Dilaver Cebeci, bir gün bir okulun önünden geçerken başını bir anlık okulun bahçesine çevirir ve yüreğini orada bırakır. Çünkü gülüşünden efsaneler dökülen, kirpikleri yüreğine batan bir kız görmüştü. Kaşı kara, gözü kara… Aslında Sitare o anda doğmuştur fakat kağıdın bağrına kara mürekkep olması için biraz daha beklemesi gerekecektir. Cebeci artık her gün o yoldan geçer. Gönlündeki çöllere ay doğduran gözleri görmek için…

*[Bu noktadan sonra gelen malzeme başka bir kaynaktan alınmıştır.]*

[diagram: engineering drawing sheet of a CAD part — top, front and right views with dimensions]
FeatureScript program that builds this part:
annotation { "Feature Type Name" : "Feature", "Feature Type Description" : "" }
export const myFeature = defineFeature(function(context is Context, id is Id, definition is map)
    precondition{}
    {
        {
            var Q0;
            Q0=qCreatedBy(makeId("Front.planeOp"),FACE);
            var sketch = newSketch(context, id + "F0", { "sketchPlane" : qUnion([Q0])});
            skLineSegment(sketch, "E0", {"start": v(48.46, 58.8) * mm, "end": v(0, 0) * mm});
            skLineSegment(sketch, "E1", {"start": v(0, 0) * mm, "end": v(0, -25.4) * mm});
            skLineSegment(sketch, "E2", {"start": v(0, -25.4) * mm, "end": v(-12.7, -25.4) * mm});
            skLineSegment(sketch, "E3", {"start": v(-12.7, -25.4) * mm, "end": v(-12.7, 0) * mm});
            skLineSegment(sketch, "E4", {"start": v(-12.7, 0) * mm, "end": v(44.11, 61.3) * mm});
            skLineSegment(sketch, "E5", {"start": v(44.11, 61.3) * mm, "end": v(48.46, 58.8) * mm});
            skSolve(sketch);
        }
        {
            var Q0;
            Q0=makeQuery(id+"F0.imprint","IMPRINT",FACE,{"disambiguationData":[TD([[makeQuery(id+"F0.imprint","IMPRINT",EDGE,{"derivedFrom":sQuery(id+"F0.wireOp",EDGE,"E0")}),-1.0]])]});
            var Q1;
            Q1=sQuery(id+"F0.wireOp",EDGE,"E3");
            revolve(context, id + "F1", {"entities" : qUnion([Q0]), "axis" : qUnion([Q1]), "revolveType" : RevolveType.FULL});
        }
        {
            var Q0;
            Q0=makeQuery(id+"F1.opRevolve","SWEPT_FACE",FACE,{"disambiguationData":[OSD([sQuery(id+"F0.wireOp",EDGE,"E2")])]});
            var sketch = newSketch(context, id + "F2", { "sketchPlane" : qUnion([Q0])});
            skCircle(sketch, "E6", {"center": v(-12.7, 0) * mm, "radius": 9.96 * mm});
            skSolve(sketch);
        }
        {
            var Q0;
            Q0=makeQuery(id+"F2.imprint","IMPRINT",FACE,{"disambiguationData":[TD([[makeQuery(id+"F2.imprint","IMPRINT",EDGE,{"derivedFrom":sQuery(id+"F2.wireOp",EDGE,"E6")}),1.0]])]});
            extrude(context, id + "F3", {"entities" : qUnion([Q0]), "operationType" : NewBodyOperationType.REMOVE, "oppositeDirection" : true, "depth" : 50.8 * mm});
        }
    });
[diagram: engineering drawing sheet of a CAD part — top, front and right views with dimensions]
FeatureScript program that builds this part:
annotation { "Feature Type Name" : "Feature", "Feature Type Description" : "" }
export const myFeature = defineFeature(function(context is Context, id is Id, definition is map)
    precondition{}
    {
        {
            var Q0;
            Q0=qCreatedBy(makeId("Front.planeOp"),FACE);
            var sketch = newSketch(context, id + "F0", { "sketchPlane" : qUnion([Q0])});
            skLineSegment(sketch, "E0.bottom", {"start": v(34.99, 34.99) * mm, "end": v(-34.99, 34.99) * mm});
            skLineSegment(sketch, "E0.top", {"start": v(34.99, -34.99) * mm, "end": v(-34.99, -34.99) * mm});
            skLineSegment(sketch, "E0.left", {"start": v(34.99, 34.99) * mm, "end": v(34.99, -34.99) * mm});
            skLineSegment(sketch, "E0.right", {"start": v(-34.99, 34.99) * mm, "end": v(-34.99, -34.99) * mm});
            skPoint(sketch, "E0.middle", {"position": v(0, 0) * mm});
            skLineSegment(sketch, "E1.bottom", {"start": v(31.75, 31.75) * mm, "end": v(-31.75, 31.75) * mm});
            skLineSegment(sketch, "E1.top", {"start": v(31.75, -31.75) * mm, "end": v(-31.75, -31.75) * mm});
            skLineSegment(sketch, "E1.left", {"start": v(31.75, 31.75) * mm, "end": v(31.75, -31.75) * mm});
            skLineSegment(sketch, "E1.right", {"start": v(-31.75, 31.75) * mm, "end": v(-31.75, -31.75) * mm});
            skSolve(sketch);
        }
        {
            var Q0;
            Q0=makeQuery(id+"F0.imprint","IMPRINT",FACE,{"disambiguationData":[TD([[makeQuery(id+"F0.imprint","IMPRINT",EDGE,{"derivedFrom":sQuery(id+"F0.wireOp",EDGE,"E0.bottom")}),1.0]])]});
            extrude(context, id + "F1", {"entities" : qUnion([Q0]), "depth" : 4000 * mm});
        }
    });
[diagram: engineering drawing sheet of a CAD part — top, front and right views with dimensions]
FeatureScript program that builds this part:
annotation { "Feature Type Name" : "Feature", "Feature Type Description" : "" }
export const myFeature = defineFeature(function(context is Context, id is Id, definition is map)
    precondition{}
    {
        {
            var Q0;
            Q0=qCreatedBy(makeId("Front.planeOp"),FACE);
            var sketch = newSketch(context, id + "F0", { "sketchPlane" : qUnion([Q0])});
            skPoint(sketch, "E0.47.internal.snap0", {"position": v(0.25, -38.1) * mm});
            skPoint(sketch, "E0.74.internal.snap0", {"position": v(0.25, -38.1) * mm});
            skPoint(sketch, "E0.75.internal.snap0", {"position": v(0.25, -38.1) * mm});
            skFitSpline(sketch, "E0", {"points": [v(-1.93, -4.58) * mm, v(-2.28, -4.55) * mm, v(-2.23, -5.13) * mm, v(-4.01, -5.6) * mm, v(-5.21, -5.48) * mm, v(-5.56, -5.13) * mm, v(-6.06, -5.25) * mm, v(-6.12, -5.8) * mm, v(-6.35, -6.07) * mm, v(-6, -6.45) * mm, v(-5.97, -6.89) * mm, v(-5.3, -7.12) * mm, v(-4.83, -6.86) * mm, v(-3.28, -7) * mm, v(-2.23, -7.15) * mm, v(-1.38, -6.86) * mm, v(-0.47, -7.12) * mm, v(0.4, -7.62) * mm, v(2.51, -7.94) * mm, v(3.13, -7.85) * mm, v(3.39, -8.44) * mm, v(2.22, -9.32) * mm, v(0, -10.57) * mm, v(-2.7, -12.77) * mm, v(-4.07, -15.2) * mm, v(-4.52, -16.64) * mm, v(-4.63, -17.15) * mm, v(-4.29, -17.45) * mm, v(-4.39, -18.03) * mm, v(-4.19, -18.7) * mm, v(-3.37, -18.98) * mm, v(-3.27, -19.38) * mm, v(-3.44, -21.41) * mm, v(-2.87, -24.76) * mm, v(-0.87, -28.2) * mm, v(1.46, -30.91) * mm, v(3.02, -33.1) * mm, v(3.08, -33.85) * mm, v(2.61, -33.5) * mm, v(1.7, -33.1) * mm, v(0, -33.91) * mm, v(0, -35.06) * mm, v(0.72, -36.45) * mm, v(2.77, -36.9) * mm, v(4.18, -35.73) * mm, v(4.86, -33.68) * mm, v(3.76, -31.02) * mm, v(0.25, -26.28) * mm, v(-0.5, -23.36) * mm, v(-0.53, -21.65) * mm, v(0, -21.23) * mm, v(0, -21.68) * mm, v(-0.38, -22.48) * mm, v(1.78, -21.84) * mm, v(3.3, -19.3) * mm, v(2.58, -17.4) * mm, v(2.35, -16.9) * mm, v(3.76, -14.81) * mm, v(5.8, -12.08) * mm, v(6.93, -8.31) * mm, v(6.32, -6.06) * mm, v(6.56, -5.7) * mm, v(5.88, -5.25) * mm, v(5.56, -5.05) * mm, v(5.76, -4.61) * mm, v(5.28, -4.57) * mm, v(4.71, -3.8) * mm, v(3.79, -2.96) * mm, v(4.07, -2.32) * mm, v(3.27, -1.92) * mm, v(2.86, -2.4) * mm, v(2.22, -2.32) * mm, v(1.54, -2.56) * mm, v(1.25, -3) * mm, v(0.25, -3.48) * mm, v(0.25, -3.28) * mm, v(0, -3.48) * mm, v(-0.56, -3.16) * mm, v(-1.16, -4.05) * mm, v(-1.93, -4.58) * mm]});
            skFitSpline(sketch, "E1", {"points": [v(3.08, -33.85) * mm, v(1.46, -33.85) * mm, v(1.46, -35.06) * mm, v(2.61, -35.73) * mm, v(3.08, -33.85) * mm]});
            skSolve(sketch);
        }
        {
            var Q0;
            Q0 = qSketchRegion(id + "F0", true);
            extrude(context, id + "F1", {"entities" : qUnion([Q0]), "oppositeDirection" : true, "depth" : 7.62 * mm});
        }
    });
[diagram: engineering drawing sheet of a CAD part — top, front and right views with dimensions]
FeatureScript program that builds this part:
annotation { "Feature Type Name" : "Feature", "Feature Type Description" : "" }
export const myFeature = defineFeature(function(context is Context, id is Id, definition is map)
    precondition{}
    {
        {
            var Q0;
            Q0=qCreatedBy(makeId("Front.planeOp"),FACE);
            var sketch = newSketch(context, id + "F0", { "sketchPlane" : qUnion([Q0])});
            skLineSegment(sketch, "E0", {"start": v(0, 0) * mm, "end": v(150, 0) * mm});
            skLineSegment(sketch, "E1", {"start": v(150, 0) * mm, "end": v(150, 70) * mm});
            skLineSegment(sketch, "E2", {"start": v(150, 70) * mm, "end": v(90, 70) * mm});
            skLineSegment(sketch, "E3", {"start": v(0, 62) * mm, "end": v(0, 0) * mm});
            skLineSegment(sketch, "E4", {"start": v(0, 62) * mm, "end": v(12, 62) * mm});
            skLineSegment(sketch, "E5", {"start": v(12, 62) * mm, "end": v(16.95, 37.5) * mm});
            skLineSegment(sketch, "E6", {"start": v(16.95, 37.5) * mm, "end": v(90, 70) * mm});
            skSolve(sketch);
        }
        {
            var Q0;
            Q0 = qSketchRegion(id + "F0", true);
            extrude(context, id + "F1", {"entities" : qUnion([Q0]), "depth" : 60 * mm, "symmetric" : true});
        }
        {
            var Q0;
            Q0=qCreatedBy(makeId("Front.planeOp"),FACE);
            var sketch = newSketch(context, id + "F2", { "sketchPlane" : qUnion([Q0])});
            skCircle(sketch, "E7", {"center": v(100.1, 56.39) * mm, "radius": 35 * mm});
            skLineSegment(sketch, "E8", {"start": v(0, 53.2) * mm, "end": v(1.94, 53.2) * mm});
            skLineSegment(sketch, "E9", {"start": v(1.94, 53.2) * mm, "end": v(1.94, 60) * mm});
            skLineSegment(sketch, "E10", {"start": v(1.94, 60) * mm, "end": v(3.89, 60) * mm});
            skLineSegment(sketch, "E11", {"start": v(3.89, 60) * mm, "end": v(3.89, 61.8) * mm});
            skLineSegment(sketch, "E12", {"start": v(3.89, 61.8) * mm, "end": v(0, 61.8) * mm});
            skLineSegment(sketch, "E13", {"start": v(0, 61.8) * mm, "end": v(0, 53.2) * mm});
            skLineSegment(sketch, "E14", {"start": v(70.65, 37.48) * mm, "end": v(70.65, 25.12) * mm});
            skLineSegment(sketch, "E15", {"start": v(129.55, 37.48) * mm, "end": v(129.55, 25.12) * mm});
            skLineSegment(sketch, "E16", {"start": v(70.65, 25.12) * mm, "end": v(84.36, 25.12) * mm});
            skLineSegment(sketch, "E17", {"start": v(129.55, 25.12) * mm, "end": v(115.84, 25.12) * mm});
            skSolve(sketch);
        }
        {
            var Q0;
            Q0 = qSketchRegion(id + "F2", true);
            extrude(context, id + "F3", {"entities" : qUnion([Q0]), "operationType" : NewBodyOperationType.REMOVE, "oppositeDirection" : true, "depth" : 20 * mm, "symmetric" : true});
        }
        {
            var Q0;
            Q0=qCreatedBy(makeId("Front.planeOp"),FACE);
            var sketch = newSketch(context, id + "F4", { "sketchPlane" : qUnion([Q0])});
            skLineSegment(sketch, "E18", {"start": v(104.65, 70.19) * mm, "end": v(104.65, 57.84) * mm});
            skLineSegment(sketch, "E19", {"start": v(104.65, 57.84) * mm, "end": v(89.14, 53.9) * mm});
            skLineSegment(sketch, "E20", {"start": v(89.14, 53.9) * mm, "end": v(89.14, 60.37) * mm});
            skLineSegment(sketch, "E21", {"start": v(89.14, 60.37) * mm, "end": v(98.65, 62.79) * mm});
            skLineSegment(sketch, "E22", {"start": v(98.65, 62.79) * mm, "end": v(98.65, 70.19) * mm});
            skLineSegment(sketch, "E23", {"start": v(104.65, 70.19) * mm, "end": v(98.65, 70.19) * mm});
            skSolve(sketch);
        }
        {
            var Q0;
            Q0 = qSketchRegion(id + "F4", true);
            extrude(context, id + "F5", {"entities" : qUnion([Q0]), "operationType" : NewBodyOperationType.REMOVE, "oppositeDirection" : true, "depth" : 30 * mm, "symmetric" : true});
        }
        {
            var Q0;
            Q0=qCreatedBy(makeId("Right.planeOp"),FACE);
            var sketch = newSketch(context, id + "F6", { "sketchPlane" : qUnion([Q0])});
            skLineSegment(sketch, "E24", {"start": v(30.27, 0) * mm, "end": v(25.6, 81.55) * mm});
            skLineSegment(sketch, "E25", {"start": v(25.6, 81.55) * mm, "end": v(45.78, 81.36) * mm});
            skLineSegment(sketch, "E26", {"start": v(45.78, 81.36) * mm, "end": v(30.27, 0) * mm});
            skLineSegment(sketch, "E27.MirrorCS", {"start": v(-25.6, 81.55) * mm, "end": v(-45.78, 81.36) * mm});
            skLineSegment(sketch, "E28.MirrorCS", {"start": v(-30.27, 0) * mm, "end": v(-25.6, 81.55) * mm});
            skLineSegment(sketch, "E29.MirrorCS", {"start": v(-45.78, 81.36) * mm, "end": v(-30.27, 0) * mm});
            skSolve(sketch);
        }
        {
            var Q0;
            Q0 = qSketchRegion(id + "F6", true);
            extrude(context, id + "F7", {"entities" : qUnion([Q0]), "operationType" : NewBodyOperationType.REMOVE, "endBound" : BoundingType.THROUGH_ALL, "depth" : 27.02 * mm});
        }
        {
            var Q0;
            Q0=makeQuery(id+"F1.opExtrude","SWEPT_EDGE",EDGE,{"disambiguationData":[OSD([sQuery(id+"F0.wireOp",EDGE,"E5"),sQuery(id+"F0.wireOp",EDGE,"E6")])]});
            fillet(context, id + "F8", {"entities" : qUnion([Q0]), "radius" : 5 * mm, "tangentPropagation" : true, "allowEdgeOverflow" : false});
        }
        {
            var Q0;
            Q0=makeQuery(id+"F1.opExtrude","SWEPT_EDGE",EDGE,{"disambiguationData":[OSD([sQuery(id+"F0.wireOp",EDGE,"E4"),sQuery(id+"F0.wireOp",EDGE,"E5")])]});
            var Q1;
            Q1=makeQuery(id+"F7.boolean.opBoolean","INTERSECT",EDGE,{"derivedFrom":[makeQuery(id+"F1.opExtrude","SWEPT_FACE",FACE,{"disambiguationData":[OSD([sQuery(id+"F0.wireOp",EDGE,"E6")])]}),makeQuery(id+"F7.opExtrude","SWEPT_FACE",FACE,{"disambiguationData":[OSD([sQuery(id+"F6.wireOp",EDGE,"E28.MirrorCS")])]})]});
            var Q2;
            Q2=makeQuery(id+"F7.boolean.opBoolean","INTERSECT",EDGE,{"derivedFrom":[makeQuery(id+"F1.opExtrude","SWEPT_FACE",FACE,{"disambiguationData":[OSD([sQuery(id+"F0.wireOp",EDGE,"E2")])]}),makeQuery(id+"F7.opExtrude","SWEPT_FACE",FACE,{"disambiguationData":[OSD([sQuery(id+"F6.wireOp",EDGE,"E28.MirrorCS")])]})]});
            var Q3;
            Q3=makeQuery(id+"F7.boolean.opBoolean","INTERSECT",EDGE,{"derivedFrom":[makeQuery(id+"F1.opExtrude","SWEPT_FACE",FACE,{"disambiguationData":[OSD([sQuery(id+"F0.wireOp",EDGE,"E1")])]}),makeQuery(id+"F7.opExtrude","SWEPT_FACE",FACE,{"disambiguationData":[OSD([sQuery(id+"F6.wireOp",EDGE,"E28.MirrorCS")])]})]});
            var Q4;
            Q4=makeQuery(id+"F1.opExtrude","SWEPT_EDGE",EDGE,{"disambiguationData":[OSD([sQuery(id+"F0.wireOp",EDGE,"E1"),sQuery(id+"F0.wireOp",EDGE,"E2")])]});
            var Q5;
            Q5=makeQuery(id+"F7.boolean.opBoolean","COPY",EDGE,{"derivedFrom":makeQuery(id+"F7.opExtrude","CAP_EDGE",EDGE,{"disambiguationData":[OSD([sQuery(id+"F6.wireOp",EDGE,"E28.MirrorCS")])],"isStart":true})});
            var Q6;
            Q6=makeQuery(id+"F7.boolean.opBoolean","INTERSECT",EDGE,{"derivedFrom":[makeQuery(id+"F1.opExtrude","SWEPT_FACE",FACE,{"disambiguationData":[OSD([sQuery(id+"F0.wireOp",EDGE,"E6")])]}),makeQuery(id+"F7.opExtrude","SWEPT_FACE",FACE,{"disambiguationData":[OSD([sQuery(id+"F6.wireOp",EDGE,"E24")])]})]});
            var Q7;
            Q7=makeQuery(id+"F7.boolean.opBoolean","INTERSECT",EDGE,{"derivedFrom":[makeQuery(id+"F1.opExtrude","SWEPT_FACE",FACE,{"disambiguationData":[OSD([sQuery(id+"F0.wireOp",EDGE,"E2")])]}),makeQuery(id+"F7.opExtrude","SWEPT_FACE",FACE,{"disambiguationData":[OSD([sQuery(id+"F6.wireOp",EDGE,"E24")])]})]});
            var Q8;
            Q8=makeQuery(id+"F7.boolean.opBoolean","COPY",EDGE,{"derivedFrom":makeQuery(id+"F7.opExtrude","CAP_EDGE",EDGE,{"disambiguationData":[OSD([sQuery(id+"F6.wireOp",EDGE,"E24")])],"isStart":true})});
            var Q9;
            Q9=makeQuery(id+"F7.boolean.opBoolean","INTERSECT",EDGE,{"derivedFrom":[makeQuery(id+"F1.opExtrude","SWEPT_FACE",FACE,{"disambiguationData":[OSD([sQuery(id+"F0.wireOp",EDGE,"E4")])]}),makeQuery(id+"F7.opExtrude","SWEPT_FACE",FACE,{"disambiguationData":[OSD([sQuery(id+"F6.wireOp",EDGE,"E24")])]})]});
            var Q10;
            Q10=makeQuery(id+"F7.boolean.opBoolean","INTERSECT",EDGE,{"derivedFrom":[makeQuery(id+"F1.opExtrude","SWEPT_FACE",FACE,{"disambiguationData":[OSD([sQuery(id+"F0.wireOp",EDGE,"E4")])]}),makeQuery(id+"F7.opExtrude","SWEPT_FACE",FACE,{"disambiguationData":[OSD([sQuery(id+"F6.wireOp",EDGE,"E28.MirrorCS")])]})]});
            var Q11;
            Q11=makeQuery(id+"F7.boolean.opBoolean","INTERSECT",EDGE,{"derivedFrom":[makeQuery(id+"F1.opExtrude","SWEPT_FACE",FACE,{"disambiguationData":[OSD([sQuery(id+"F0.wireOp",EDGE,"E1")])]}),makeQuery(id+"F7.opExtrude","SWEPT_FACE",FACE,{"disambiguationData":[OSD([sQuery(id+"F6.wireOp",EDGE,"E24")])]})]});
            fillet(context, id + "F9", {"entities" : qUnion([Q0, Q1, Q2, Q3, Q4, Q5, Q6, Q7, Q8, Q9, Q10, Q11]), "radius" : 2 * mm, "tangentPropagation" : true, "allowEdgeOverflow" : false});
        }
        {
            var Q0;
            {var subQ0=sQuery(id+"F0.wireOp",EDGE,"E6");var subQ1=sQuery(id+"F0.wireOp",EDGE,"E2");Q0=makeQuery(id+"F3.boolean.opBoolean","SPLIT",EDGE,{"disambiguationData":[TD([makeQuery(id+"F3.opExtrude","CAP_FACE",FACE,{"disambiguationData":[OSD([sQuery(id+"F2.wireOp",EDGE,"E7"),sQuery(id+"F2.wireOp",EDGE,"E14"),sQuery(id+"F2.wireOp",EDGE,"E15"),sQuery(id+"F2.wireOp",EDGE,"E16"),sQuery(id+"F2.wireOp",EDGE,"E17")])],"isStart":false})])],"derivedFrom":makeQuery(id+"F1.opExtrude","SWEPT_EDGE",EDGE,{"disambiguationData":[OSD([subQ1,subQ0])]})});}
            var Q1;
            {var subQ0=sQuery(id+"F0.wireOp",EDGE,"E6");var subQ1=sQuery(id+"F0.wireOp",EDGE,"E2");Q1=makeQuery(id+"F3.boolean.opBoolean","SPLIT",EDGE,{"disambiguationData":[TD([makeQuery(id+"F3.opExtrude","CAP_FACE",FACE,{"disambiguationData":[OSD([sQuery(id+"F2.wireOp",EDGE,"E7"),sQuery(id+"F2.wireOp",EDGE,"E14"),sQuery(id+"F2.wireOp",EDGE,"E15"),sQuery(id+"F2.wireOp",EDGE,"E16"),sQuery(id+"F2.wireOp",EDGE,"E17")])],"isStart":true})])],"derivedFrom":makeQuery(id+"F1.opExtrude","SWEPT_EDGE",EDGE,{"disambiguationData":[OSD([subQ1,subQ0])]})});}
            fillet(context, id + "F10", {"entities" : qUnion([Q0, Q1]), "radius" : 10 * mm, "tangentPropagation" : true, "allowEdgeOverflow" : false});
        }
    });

Bir gün sonunda tanışırlar. işte Cebeci’nin sinesine çektiği elif orada sancıtır kalbini. Üzerindeki nazarları bile bile Gözlerin mi daha sıcak gülüyor yoksa dudakların mı dediği kara kaşlı kara gözlü kızla Sitare’siyle evlenir. Evlilikten sonra Dilaver Cebeci’nin Sitare’si Ayla Hanım anlatıyor:-Dilaver, işten geldikten sonra odasına kapanır ve çalışmaya devam ederdi. Bir gece baktım ki yine çalışıyor, ben uyumak için odaya gidip yattım. Aradan ne kadar zaman geçti, bilinmez. Dilaver, beni uyandırdı ve şiirimi tamamladım, beni dinler misin dedi. Ben de hemen toparlandım ve Sitare’yi dinledim.işte Sitare böyle doğar. Cebeci’nin gönlü Sitare’yle akar tarihin sayfasına. Daha güzel olansa Ayla Hanım’ın büyük bir değer vererek tabiri caizse gecenin körü dediğimiz bir vakitte Cebeci’yi dinlemesidir.

Rüveyda da Doğuyor

Günlerden bir gün Dilaver Cebeci’yle Nurullah Genç otururlar. Tanışıklıkları kadim bir dostluktur. Bir süre sohbetten sonra Dilaver Cebeci, Nurullah Genç’e bir kağıt uzatır ve derki:-Bak, bakalım. Bu şiirde bir eksiklik var mı?Kalemi güçlü olan, şiirleri dillerde dolaşan büyük bir şairin sorduğu bu soru gayet ilginçtir fakat Genç’in verdiği yanıtta soruyu aratmayacak kadar ilginçtir. Genç eline kağıdı alır ve Sitare’yi dikkatlice ve özenle okur. Sonra başını kaldırır ve derki:-Bu şiir eksik…Konu hiç tahmin edilmeyecek bir güzergahta ilerlemektedir. Bir büyük şair eksik var mı diye uzattığı şiiri başka kalemi güçlü bir şair eksik var diyerek cevaplıyor. Arada kısa bir sessizlik demiyorum, sükunet olur. Çünkü yüreklerin fırtınası dinmesi gerekir. Ardından Dilaver Cebeci bir tebessümle Genç’e yanıt verir:-O zaman o eksiği sen tamamla.Nurullah Genç, derki:-Bu cümleyi duyduğum anda gönlüme Rüveyda düşmeye başladı.

Usul Usul Bir Yıldız

Farsça “yıldız” manasına gelen Sitare, usul usul anlamına gelen Rüveyda’ya ışık olmuş. Satırlar ayrı, kelimeler ayrı, adlar ayrı fakat bir şey aynı… O aynı olan kalbin, aklın, ruhun, sevincin, hüznün, aşkın, her ne derseniz deyin adı aşktır.